The Returned fascinates me in its ability to draw distinctions without being explicit about it. In the first four episodes, that ability is directed toward showing how swiftly and definitively “then” changes to “now,” how events big and small separate the past from the present. “Serge And Toni,” however, draws those distinctions between people—a development with a major chance for pyrotechnics in a town this small. Given the gendarmerie’s surveillance practices, the town is unconsciously separated into factions; between the Segurets and Toni’s family, we already know of two houses that are divided. And now a line that both splits and unites the populace cuts another way entirely, between the living and the formerly dead.
But The Returned are neither quick nor dead. Given new life, they can atone for sins (as Toni appears to be doing by watching over the ailing Lena) or beg forgiveness from those they left behind (which Simon either doesn’t have the forethought or the memory to do in the presence of Adele and Chloe). They are possibly invulnerable, and, if I’m reading tonight’s scene in the Lake Pub correctly, immune to intoxication. (Or the same metabolic swiftness that makes them so hungry all the time just processes it with uncanny swiftness. I’d prefer to maintain the mystery, though.) The Returned also possess startling powers, the kind Victor has now demonstrated twice—though it may not have had its intended effect this time around.

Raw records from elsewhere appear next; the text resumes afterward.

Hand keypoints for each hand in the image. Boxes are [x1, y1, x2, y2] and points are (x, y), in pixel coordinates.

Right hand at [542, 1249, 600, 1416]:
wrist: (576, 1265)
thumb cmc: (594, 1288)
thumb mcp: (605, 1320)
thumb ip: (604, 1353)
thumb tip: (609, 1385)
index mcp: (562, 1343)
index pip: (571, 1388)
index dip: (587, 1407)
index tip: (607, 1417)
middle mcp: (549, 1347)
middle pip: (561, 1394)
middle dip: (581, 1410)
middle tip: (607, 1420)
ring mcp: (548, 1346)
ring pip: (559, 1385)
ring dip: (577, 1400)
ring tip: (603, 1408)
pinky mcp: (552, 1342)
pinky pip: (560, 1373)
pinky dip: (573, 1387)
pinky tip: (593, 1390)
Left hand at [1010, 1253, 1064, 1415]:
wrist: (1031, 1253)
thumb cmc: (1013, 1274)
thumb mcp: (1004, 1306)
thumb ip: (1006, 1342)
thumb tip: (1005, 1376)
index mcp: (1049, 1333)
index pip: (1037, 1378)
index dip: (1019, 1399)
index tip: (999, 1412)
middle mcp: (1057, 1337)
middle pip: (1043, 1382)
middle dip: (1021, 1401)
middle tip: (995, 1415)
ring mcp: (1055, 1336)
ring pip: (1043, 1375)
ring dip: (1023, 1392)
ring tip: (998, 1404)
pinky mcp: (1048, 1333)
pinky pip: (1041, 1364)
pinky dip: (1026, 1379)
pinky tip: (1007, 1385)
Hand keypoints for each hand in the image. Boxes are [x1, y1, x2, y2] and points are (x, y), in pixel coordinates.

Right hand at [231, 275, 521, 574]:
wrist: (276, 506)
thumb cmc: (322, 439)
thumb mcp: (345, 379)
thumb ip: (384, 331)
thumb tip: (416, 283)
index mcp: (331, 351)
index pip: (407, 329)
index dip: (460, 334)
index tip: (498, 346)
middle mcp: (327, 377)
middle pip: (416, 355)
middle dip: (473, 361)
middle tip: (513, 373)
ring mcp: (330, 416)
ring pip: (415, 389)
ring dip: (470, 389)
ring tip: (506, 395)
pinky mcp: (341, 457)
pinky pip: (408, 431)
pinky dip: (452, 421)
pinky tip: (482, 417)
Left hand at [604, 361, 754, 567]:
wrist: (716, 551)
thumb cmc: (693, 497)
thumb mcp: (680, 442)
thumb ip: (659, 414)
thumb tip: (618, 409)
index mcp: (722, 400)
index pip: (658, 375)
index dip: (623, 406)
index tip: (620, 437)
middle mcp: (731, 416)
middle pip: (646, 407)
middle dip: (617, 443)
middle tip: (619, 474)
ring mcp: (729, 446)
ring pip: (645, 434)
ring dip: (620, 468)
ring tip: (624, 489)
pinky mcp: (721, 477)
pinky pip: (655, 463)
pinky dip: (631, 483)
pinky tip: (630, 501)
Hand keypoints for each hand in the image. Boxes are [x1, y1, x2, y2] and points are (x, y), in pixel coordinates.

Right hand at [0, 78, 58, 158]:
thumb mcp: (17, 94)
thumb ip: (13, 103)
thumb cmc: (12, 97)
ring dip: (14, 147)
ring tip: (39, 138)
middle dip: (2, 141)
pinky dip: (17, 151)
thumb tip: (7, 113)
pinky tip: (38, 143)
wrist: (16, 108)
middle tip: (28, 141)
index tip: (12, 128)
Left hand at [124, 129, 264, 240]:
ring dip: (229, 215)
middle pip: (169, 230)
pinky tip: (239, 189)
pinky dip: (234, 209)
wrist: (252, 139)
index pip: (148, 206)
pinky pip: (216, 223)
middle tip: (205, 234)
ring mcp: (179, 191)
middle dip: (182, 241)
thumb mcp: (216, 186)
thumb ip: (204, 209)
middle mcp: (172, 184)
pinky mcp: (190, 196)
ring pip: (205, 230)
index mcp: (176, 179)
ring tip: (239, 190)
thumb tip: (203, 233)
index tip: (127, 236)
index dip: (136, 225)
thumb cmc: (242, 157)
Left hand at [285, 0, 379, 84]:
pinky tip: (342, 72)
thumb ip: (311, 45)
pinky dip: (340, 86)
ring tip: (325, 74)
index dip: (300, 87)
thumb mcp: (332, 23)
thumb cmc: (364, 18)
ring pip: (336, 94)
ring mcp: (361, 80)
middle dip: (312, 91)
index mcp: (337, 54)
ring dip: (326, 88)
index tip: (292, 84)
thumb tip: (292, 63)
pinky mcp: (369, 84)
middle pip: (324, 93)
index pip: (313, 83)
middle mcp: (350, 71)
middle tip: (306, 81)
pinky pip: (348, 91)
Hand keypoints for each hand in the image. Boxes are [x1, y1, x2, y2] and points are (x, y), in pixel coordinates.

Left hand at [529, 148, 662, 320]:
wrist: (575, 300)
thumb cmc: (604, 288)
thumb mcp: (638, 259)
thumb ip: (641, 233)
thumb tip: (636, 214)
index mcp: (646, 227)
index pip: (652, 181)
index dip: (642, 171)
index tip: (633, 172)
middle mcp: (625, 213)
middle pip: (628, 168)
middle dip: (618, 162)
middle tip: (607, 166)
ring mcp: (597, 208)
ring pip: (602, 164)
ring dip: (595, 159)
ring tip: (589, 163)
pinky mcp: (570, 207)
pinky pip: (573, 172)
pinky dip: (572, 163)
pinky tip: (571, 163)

It’s left unclear in “Julie,” but Victor appears to use these powers to show people that they’re capable of fighting back in their most desperate moments. It’s a curious projection, the child cut down in a moment of complete defenselessness granting the living their own second chances. It scares the shit out of both Julie and Pierre, but there’s a horrified glint in Jean-Francois Sivadier’s eyes that hints toward a greater, deeper trauma. Fighting against Serge (he has a name! He has a name!) brought Julie and Victor closer together. Forcing Pierre to relive that fateful robbery could cause the biggest rift between the town’s population yet. Take heed of what Mrs. Costa tells Victor when he asks if The Returned can “hurt other people”: “They don’t need us for that.” Death may have just torn more people apart more than ever before—and that’s a wound on which Lucy’s miraculous healing powers may have no effect.
- The Foley work on this show is so effectively visceral. I jump every time someone (usually Toni) gets hit in the head or stabbed (usually by Toni).
- Maybe I’ll go deeper into this next week, but I really like the work The Returned has done with memory—something that makes it even more spiritually aligned with its Sundance cousin, Rectify. Some things to watch out for in the Seguret house, which is a veritable time capsule: Polaroids lining the hallway, at just about the same height as Camille’s Memento poster. These are in line with Mrs. Costa’s reflection on the portraits that her husband hung onto: “He didn’t forget me.”
- What’s going on with the reservoir: No joking around here this week because HOLY SHIT THERE’S A WHOLE TOWN DOWN THERE.
- This week’s zombie that’s not a zombie: Let’s give it to Camille for this sparkling bit of self-awareness with Simon: “Zombies have to stick together.” Of course, until she starts tearing into living flesh or carrying out the orders of a voodoo priest, I’m not willing to call her a zombie—but nice joke, kiddo.